Exclusive, 02 October 2012
The secretive police unit that infamously employed Mark Kennedy to infiltrate environmental protest groups has been trying to neuter anti-nuclear campaigners.
The National Public Order Intelligence Unit (NPOIU) has been gathering intelligence on activists to “manage the risk” they pose to government plans to build new nuclear power stations.
The unit masterminded Kennedy’s seven-year double life as an undercover police officer posing as an environmental activist. His unmasking in 2011 led to the collapse of a court case against demonstrators he had infiltrated, and a raft of official inquiries.
Now a document released by the Department of Energy and Climate Change reveals that the NPOIU briefed a meeting about “activism and nuclear new build” in Whitehall in June 2011. Present were government officials, three nuclear companies – EDF Energy, Horizon and NuGeneration – and the Civil Nuclear Constabulary, a specialist force for guarding nuclear power sites.
Police officers from three areas where new nuclear stations are planned were also involved – Avon and Somerset (Hinkley Point), Suffolk (Sizewell) and North Wales (Wylfa). The purpose of the meeting was “to obtain an agreed understanding of the available intelligence on the risk to the new build programme from environmental activism.”
Those present hoped “to identify any potential gaps in arrangements for managing the risk of direct action or protests at new build sites”. NPOIU’s presentation gave an “overview of the current situation and nature of the threat”.
NPOIU’s presentation has not been released so its conclusions are not known. There have been two protests at Hinkley Point in the last year involving hundreds of people, and a “mass trespass” is planned there on 8 October. There was also a demonstration at Wylfa in January 2012.
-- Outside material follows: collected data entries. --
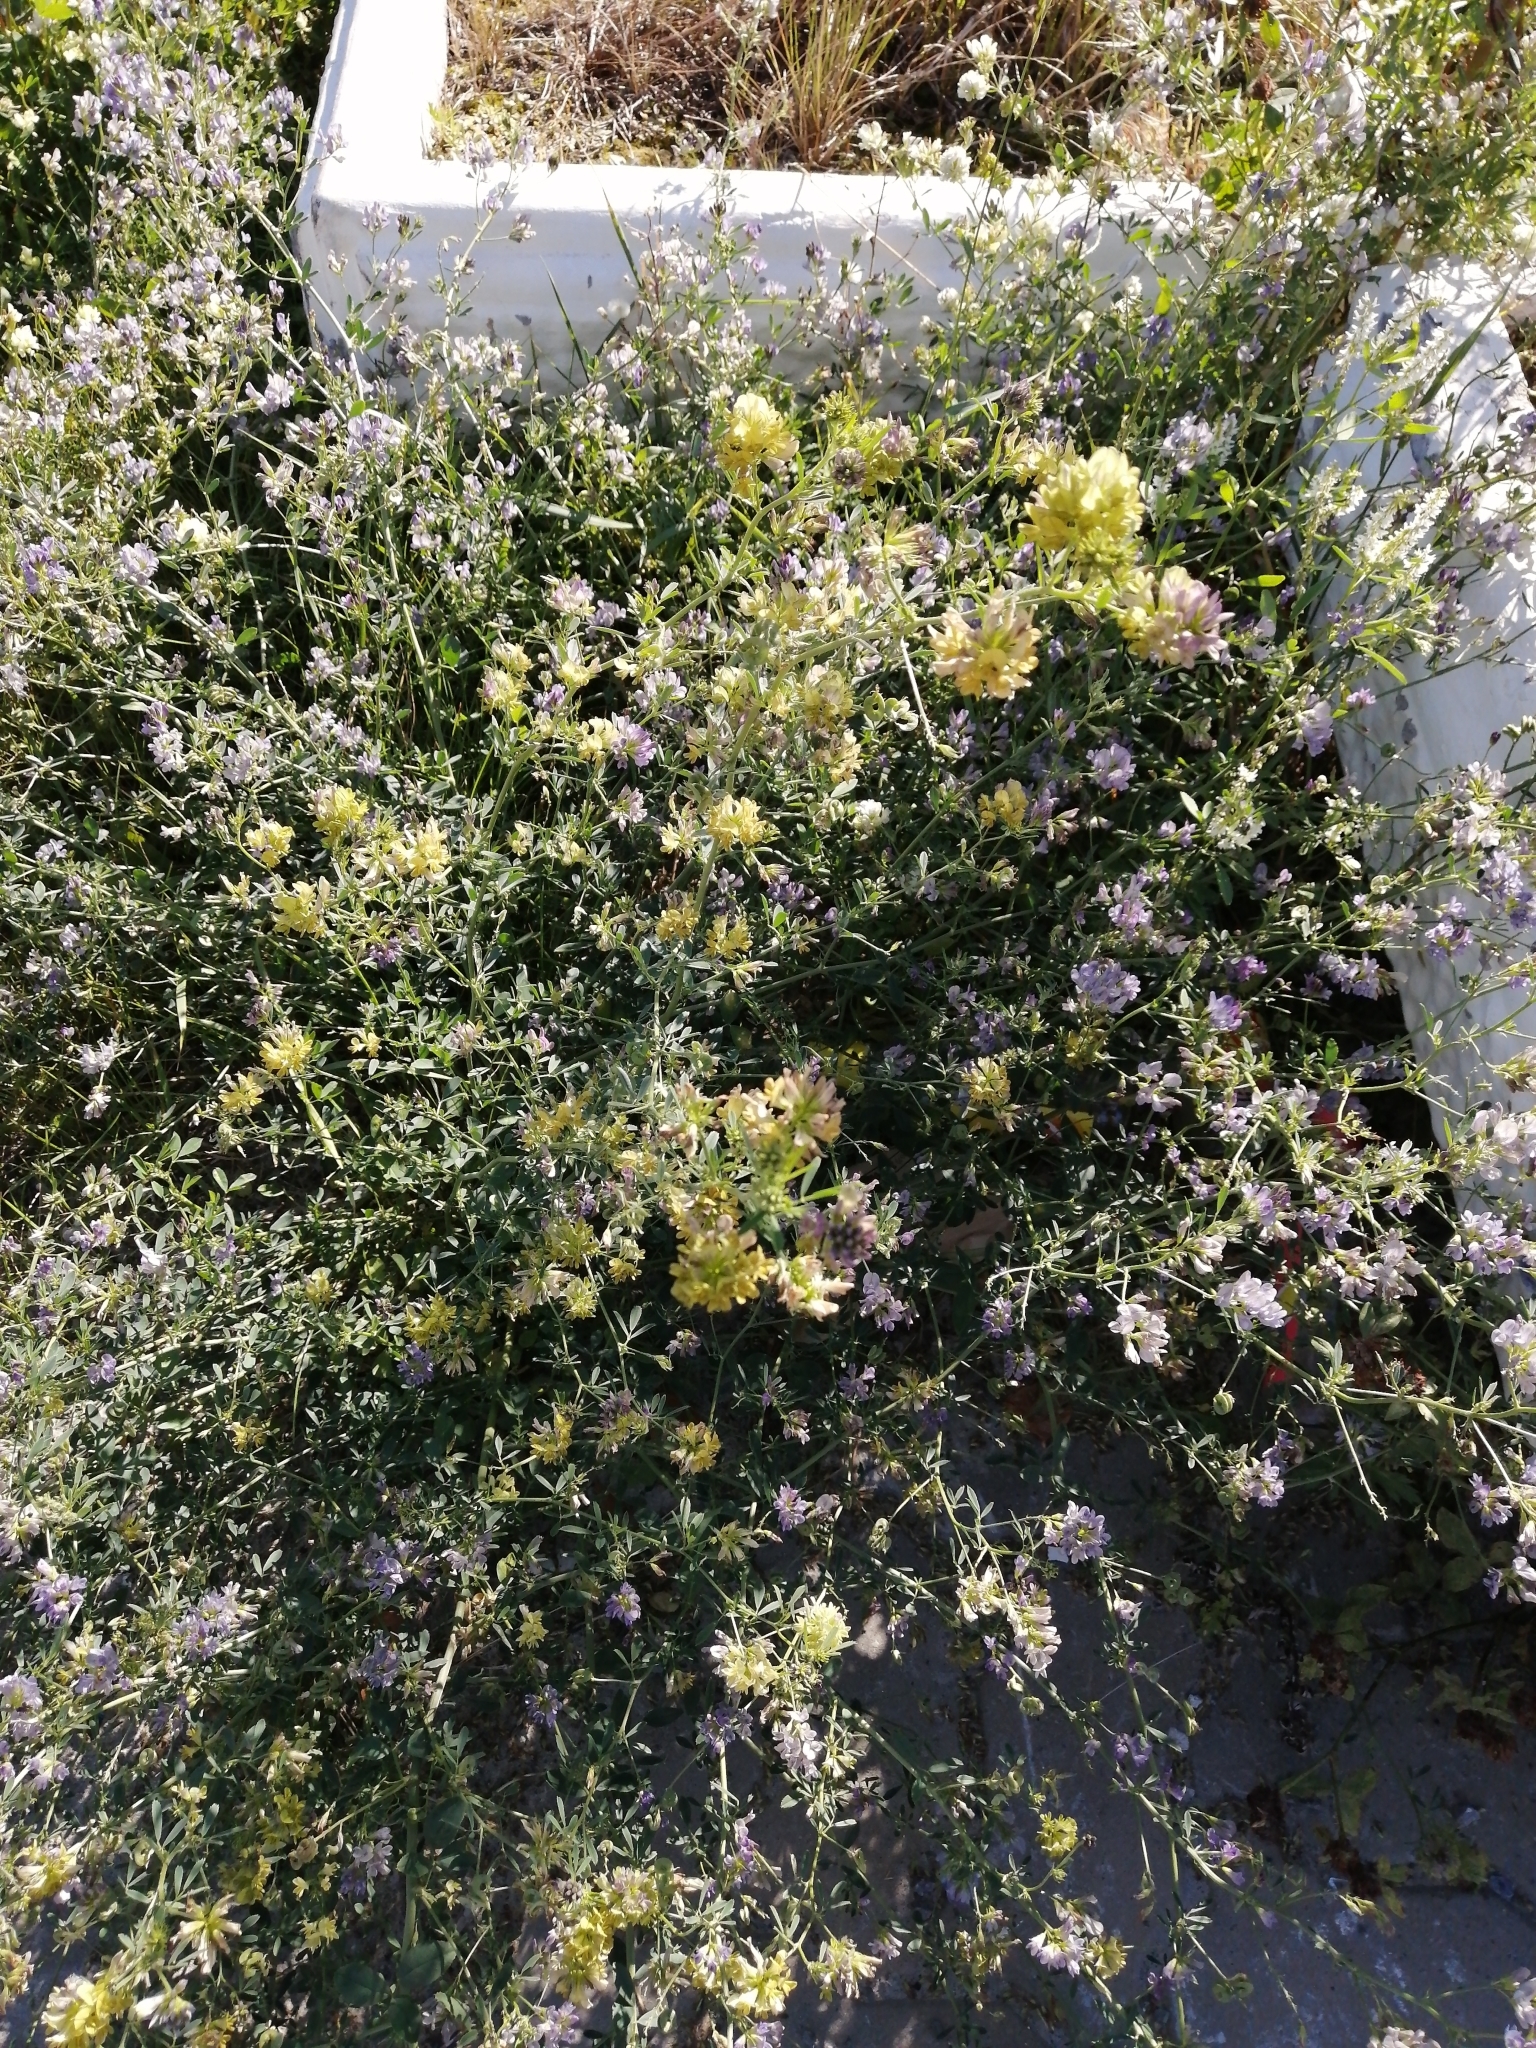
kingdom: Plantae
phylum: Tracheophyta
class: Magnoliopsida
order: Fabales
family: Fabaceae
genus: Medicago
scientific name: Medicago varia
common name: Sand lucerne
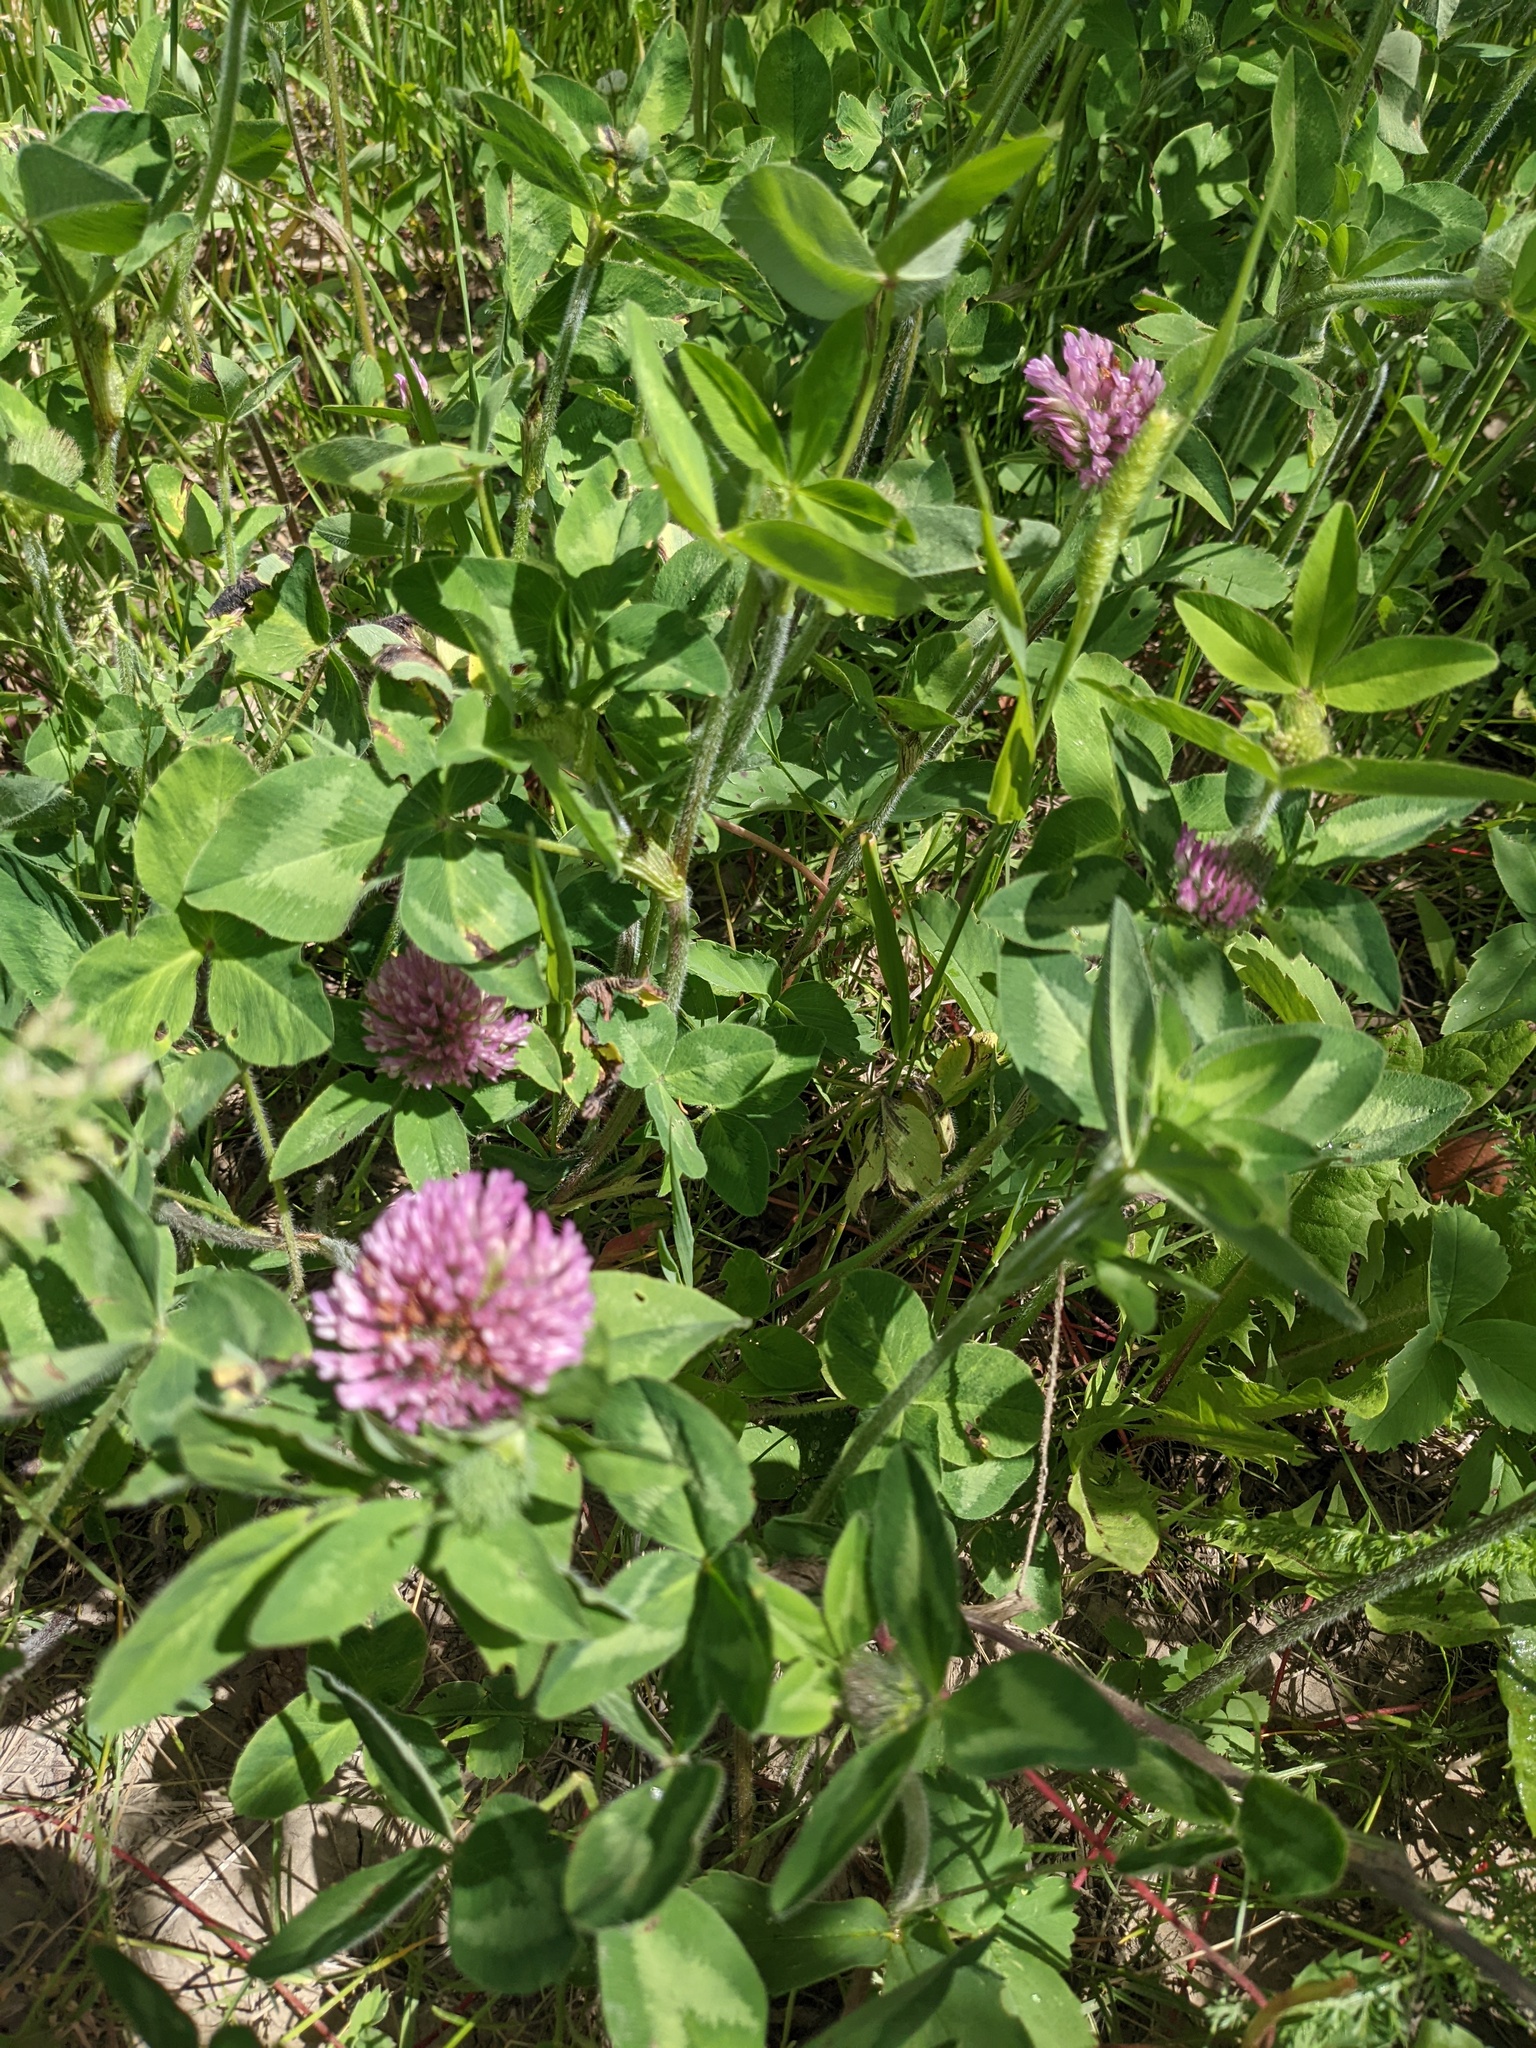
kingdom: Plantae
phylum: Tracheophyta
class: Magnoliopsida
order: Fabales
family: Fabaceae
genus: Trifolium
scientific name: Trifolium pratense
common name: Red clover
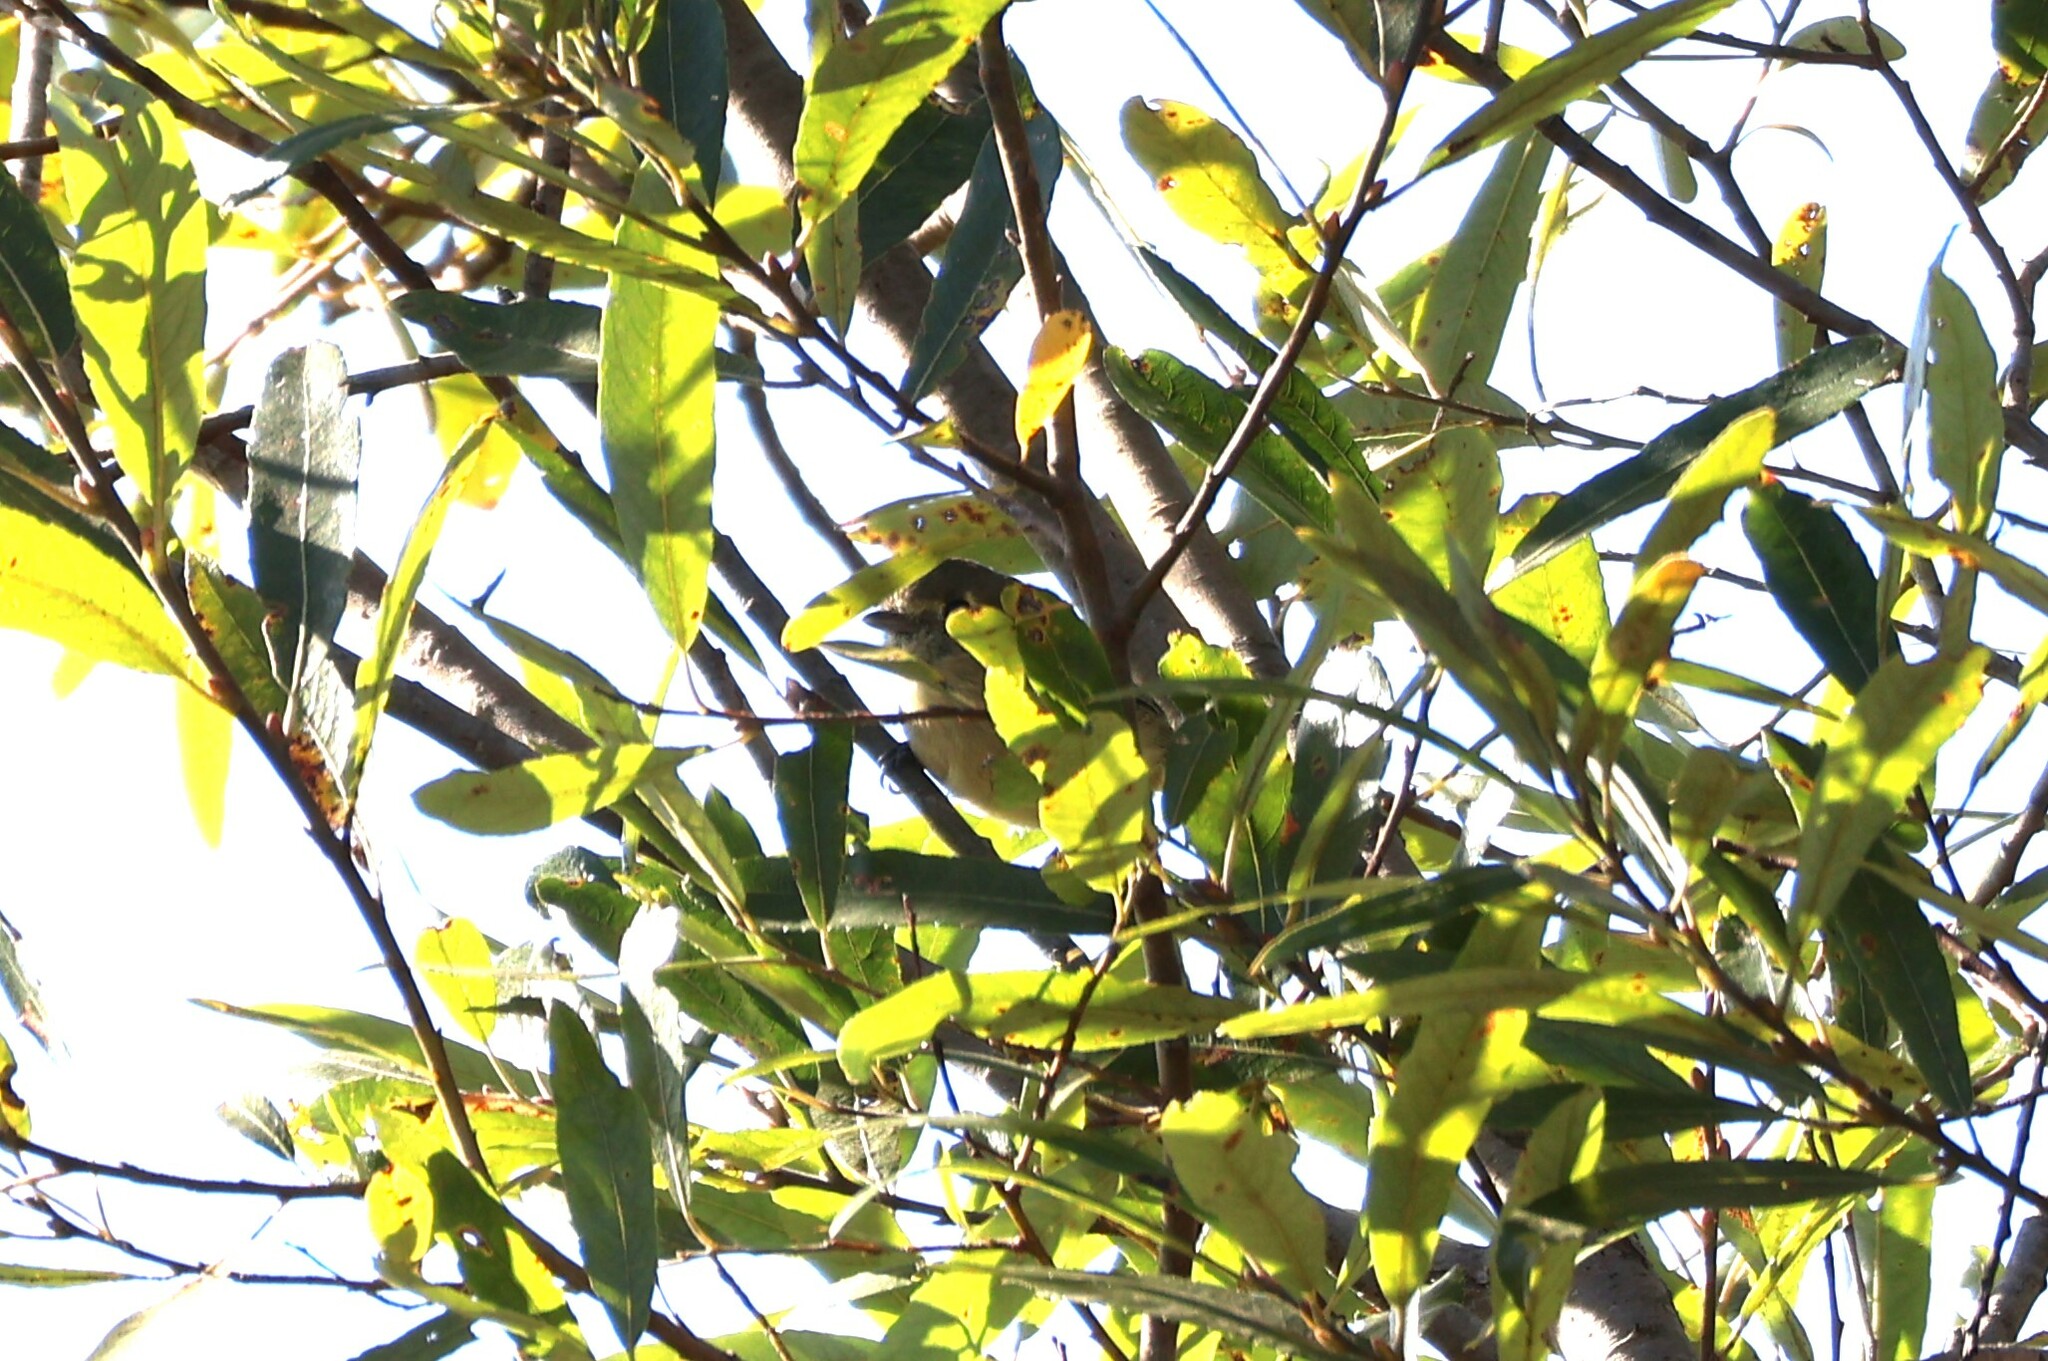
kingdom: Animalia
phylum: Chordata
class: Aves
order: Passeriformes
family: Vireonidae
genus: Vireo
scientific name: Vireo huttoni
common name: Hutton's vireo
The document was obtained by the government monitoring group, Spinwatch, in response to a request under freedom of information legislation. The group’s Eveline Lubbers, who has written a book on corporate and police spying on activists, argued that the boundaries between public and private intelligence gathering were being increasingly blurred.
“NPOIU was set up to sell data on possible threats to clients such as energy companies building power plants, and airline companies involved in the expansion of airports,” she said.